> **PASSAGE SHOWN**:
——————

Over the last several years particularly there has been a renewed focus on the prevention of violence toward women. With the news that women are consistently being killed by their male partners women’s safety remains the paramount concern for violence prevention.
Alongside these reported tragedies sit stories of young men dying at the hands of other (usually) young men: in pubs, on the street, after parties. Reckless punches are thrown and young lives are taken.
Australian researchers Flynn, Halsey and Lee argue that: ‘With well over 90 ‘one-punch’ fatalities in the past decade, Australia likely holds the dubious honour of being at the epicentre of such incidents’. This dubious honour, they argue, is “emblematic of deeper undercurrents of antisocial conduct and dispositions in late modern Australian life’ (2016: 179).
We are left with a few questions: Why is it that when violence is used in Australian community life it is men who are the principle protagonists? Can men’s use of violence be changed? What is it about late modern Australian cultural life and this expression of violence? Have the cultural relations of public violence changed?
Men’s violence toward other men: what do we know?
Male-male public violence undermines community safety, health and wellbeing. It costs billions of dollars in health, policing, judicial and correctional responses every year. This violence undermines public safety and confidence, stretches policing resources and creates a public health concern around young men, alcohol and drug use and the expression of significant violence.
Male-male violence is most prevalent in public areas outside of, or in transition from, licensed premises. The violence occurs predominantly on Friday and Saturday nights and is significantly drug-and/or alcohol-related. The Australian Bureau of Statistics (ABS) crime victim survey indicates about six in every 100 Australian males aged between 15 and 24 years were physically assaulted in the preceding 12 months (ABS, 2013).

——————

Can you transcribe the passage on men's violence in Australia between "Men’s violence toward" and "of significant violence.", inclusive?

> **INFORMATION PROVIDED**:
——————

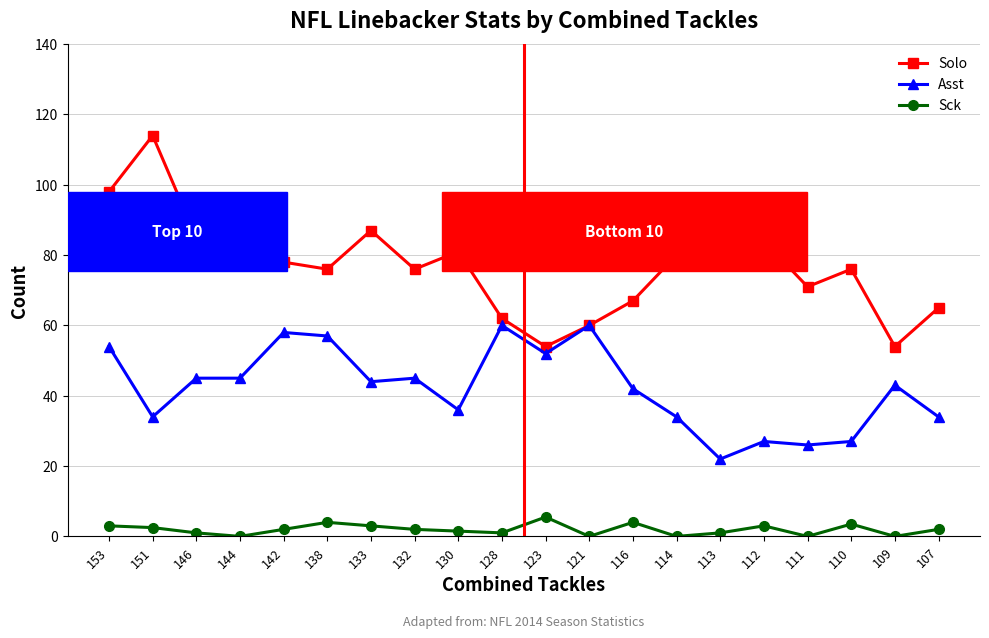

True or false: Solo has more than 2 interior local peaks.

True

——————

> **OUTPUT FOR THIS EXERCISE**:
Men’s violence toward other men: what do we know?
Male-male public violence undermines community safety, health and wellbeing. It costs billions of dollars in health, policing, judicial and correctional responses every year. This violence undermines public safety and confidence, stretches policing resources and creates a public health concern around young men, alcohol and drug use and the expression of significant violence.